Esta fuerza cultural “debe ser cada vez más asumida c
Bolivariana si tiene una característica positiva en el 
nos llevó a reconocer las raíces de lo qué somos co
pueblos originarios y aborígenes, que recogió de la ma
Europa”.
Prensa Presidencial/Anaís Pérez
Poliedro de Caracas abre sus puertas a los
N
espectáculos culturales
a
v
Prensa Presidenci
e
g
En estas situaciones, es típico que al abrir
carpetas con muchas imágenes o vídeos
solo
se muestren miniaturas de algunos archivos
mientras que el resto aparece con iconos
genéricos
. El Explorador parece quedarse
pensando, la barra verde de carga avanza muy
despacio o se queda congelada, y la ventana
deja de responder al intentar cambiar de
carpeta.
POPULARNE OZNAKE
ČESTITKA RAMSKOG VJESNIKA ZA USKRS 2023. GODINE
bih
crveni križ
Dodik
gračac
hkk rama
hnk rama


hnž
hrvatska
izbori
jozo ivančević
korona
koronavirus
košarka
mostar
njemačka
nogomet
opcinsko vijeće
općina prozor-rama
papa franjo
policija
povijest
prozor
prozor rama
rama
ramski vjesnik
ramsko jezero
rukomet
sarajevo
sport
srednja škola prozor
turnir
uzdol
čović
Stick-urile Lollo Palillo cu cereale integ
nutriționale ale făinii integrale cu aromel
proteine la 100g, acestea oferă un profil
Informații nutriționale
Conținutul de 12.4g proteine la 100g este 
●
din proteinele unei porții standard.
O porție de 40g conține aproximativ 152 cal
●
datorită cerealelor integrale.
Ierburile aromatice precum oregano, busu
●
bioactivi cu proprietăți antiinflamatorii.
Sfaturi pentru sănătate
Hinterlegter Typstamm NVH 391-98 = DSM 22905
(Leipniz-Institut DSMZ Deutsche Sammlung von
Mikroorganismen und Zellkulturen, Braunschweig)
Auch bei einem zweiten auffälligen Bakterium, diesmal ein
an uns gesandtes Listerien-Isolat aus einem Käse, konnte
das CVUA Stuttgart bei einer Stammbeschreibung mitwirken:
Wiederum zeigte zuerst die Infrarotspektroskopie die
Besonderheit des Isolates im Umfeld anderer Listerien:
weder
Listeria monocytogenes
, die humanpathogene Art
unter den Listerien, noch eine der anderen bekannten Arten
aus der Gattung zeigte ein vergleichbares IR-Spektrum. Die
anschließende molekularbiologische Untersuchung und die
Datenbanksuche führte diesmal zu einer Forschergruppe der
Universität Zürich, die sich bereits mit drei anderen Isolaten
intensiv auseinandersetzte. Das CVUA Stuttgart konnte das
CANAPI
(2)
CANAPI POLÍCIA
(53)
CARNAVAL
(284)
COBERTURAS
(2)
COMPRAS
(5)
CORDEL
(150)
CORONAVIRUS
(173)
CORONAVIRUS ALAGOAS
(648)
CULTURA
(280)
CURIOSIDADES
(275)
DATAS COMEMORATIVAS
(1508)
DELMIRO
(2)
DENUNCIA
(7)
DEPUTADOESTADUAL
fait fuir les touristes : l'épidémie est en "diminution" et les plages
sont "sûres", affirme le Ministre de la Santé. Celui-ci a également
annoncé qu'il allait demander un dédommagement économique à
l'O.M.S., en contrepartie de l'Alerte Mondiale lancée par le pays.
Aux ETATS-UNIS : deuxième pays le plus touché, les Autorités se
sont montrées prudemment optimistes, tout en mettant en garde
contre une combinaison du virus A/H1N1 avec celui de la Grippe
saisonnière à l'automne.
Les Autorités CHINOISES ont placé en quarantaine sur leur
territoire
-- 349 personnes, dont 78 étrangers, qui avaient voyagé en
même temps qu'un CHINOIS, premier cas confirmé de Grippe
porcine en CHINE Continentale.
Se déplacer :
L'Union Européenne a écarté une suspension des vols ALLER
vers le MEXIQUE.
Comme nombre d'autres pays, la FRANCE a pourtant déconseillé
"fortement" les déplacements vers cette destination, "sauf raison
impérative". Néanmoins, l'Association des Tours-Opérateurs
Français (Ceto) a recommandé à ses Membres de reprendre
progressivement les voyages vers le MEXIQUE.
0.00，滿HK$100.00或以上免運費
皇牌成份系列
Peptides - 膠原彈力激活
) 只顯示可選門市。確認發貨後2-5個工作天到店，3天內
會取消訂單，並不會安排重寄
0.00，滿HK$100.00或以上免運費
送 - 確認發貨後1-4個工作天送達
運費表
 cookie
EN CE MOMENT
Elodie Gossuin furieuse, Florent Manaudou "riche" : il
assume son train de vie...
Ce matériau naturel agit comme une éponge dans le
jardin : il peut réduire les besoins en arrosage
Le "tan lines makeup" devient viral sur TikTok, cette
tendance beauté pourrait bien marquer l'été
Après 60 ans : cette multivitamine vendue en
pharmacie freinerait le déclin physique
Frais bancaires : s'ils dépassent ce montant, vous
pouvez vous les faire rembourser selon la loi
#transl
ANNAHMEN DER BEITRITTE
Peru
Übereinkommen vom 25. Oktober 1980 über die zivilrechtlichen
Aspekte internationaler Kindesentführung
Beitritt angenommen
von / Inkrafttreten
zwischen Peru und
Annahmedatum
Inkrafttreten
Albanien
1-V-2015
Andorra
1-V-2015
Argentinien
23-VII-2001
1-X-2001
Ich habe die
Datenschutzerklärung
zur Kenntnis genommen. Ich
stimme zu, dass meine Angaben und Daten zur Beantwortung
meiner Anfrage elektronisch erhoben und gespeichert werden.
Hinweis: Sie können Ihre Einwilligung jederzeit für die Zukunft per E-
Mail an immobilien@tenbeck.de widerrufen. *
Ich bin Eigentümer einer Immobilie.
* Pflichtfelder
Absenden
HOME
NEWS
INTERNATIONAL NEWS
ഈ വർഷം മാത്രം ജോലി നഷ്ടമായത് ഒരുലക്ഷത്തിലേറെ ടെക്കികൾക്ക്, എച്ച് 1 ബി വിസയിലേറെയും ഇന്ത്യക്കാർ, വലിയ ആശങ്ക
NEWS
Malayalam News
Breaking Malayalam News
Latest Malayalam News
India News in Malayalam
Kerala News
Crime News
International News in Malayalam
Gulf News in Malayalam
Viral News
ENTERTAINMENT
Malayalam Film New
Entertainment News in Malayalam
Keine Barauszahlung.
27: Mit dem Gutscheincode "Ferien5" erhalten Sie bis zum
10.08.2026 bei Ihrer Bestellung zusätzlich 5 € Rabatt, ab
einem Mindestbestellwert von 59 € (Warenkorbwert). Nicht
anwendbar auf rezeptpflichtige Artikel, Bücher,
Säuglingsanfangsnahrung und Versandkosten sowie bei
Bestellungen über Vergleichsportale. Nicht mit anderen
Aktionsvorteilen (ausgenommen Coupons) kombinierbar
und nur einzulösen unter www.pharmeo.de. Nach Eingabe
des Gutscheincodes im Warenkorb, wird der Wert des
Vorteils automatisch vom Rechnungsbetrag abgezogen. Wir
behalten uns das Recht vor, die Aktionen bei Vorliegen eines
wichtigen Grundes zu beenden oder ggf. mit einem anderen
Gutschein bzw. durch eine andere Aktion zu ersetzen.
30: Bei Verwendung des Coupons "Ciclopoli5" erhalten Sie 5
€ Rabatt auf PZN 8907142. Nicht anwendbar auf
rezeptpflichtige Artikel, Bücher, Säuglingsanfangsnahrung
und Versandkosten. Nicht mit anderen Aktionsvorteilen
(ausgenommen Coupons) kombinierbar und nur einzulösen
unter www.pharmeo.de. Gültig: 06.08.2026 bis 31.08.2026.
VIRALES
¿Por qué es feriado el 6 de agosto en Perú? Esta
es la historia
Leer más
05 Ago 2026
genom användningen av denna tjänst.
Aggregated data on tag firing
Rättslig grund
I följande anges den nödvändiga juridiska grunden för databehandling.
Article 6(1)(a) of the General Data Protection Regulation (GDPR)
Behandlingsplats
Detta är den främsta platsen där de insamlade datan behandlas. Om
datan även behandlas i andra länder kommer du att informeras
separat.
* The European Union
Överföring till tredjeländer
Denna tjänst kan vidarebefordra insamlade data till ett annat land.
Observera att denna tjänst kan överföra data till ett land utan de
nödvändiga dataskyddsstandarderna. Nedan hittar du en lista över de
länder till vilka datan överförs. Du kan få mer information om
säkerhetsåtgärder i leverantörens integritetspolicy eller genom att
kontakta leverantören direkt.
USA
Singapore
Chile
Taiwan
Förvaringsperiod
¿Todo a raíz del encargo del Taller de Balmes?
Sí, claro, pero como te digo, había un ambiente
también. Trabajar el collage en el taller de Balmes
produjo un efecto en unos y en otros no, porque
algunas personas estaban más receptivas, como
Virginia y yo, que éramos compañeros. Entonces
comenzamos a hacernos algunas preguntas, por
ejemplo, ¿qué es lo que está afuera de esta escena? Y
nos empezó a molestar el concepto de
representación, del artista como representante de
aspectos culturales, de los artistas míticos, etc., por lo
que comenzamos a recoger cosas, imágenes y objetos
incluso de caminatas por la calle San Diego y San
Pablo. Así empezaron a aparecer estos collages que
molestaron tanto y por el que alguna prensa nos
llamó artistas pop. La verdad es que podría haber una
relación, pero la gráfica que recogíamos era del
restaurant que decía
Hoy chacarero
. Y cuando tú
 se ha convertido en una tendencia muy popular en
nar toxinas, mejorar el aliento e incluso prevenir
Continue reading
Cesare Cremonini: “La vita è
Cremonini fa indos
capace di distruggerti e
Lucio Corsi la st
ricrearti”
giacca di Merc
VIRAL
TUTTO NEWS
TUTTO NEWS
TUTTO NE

EXERCISE PROMPT: Once the line with "L'Union Européenne a" is found in the records above, print exactly that line and every line after it through the line with "EN CE MOMENT".

SOLUTION FOR THIS EXERCISE:
L'Union Européenne a écarté une suspension des vols ALLER
vers le MEXIQUE.
Comme nombre d'autres pays, la FRANCE a pourtant déconseillé
"fortement" les déplacements vers cette destination, "sauf raison
impérative". Néanmoins, l'Association des Tours-Opérateurs
Français (Ceto) a recommandé à ses Membres de reprendre
progressivement les voyages vers le MEXIQUE.
0.00，滿HK$100.00或以上免運費
皇牌成份系列
Peptides - 膠原彈力激活
) 只顯示可選門市。確認發貨後2-5個工作天到店，3天內
會取消訂單，並不會安排重寄
0.00，滿HK$100.00或以上免運費
送 - 確認發貨後1-4個工作天送達
運費表
 cookie
EN CE MOMENT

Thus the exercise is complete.